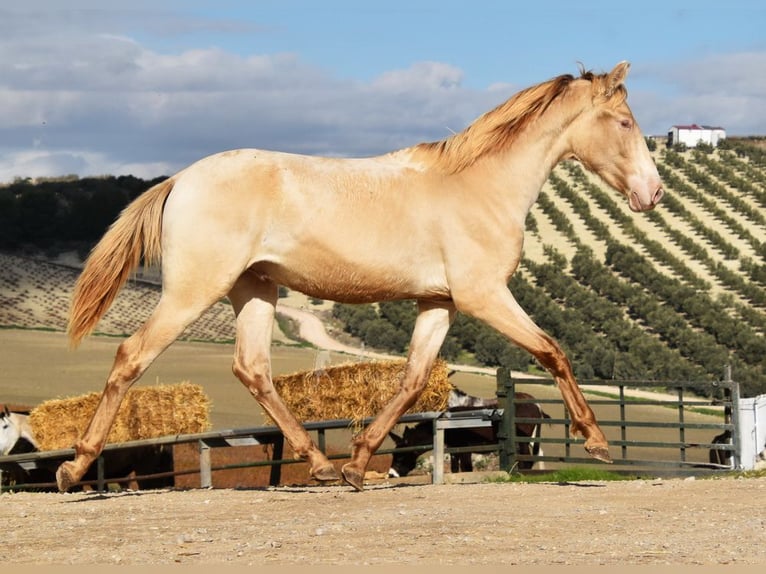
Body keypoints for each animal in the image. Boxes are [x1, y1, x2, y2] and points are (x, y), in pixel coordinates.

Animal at [392, 390, 548, 480]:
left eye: (400, 457)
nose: (391, 475)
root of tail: (536, 405)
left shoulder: (465, 448)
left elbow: (467, 468)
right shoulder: (454, 449)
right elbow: (456, 469)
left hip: (523, 440)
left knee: (526, 459)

--- Problem details ---
Output the material above exactly, without pictures.

--- Solution for this exercise ---
Body keypoints for each animal in the image. Boxes are [x1, y1, x2, y2] and points are (x, y), in pixel coordinates.

Animal at [392, 390, 548, 480]:
left eye: (400, 457)
nose: (391, 475)
root of tail: (536, 405)
left shoulder: (465, 448)
left elbow: (467, 468)
right shoulder: (454, 449)
right elbow: (456, 469)
left hip: (523, 440)
left knee: (526, 459)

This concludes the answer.